Provided passage:
▬▬▬

- Boundary of Fanling South in North District
- District: North
- Legislative Council constituency: New Territories North
- Population: 14,716 (2019)
- Electorate: 7,693 (2019)

Current constituency
- Created: 2015
- Number of members: One
- Member: vacant
- Created from: Fanling Town, Wah Do, Yan Shing, Sheung Shui Rural, Ching Ho

= Fanling South (constituency) =

Fanling South is one of the 18 constituencies in the North District of Hong Kong which was first created in 2015.

The constituency loosely covers Fanling with an estimated population of 14,716.

▬▬▬

Available data:
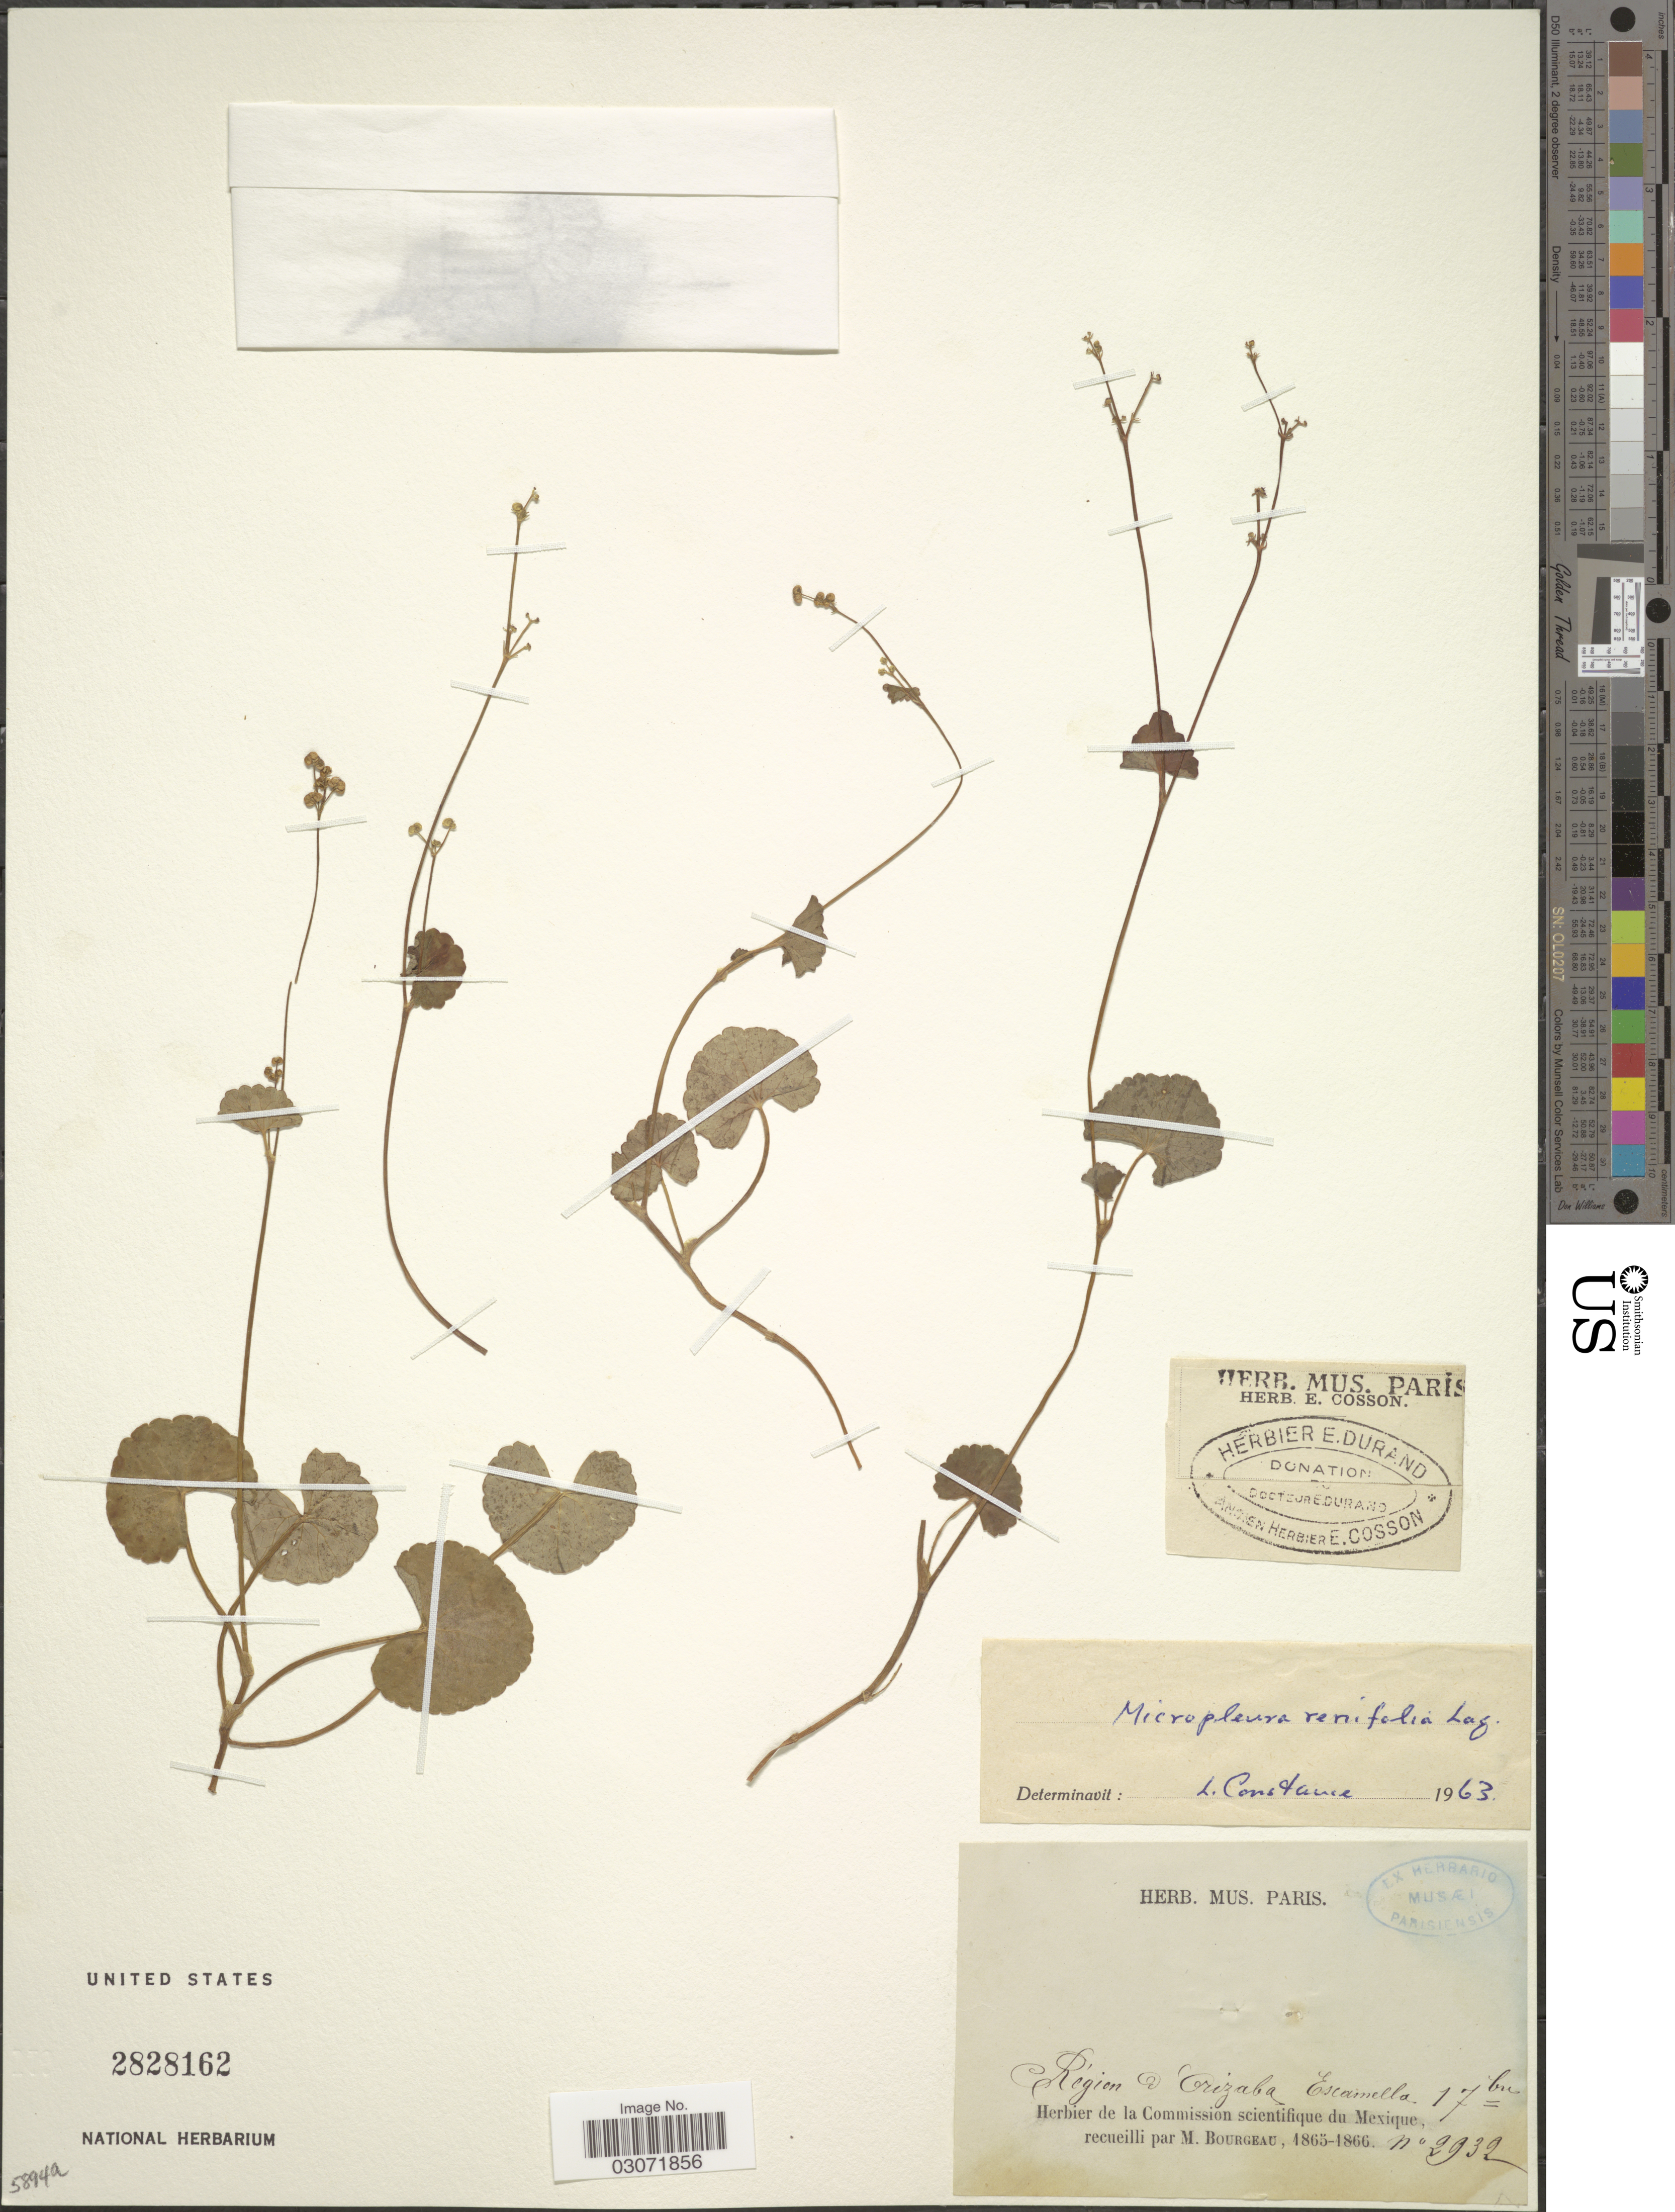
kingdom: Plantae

▬▬▬

What is asked:
1) List every constituency that the Fanling South entry says this constituency was created from.
2) Based on the Fanling South entry, answer yes or no to each statement and quote the words that decide it.
(a) The constituency was first created in 2015.
(b) The constituency has two members.
(c) The 2019 electorate was 14,716.
3) According to the Fanling South entry, which Legislative Council constituency is Fanling South in?

Results:
1) Fanling Town, Wah Do, Yan Shing, Sheung Shui Rural, Ching Ho

2)
(a) Yes: "which was first created in 2015"
(b) No: "Number of members: One"
(c) No: "Electorate: 7,693 (2019)"

3) New Territories North